Abstract
Effectively monitoring the size of a city in real time enables the scientific planning of urban development. Models that utilize the distribution and variations in city size generally use population data as inputs, which cannot be obtained in a timely and rapid manner. However, night-time light (NTL) remote sensing may be an alternative method. A case study was carried out on the Yangtze River Delta (YRD) in China, and the rank–size rule, the law of primate cities, and the Gini coefficient were employed to monitor the variation in city size in the study area. The urban areas extracted based on NTL remote sensing were utilized instead of the traditionally used population data to evaluate the variations in city size from 2012 to 2017. Considering the empiricism and subjectivity of the thresholding method, urban areas were extracted from NTL data combined with the normalized differential vegetation index and land-surface temperature data based on the artificial neural network algorithm. Based on the results, the YRD did not fit the distribution of the primate cities from 2012 to 2017. However, this region satisfied the rank–size rule well, which indicated that the development of medium–small cities was more prominent than that of larger cities, and the dispersed force was larger than the concentrated force.

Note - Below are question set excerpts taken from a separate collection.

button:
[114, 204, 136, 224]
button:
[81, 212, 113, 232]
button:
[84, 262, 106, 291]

Notably, the city size reached a relatively balanced level in the study area. Further, sensitivity analysis revealed that the relatively low extraction accuracy of urban areas of few small cities had little effect on the results of city size variations. Moreover, the validation of city size computed from statistical population data and its comparison with results calculated based on the statistical data of urban areas aligned with the results of this study, which indicates the rationality and applicability of monitoring the variations in city size using the urban areas extracted from NTL remote sensing instead of population data.
Funder
Fundamental Research Funds for the Central Universities
National Natural Science Foundation of China
Natural Science Foundation of Jiangsu Province
Postgraduate Research & Practice Innovation Program of Jiangsu Province
Subject
General Earth and Planetary Sciences
Cited by
5 articles.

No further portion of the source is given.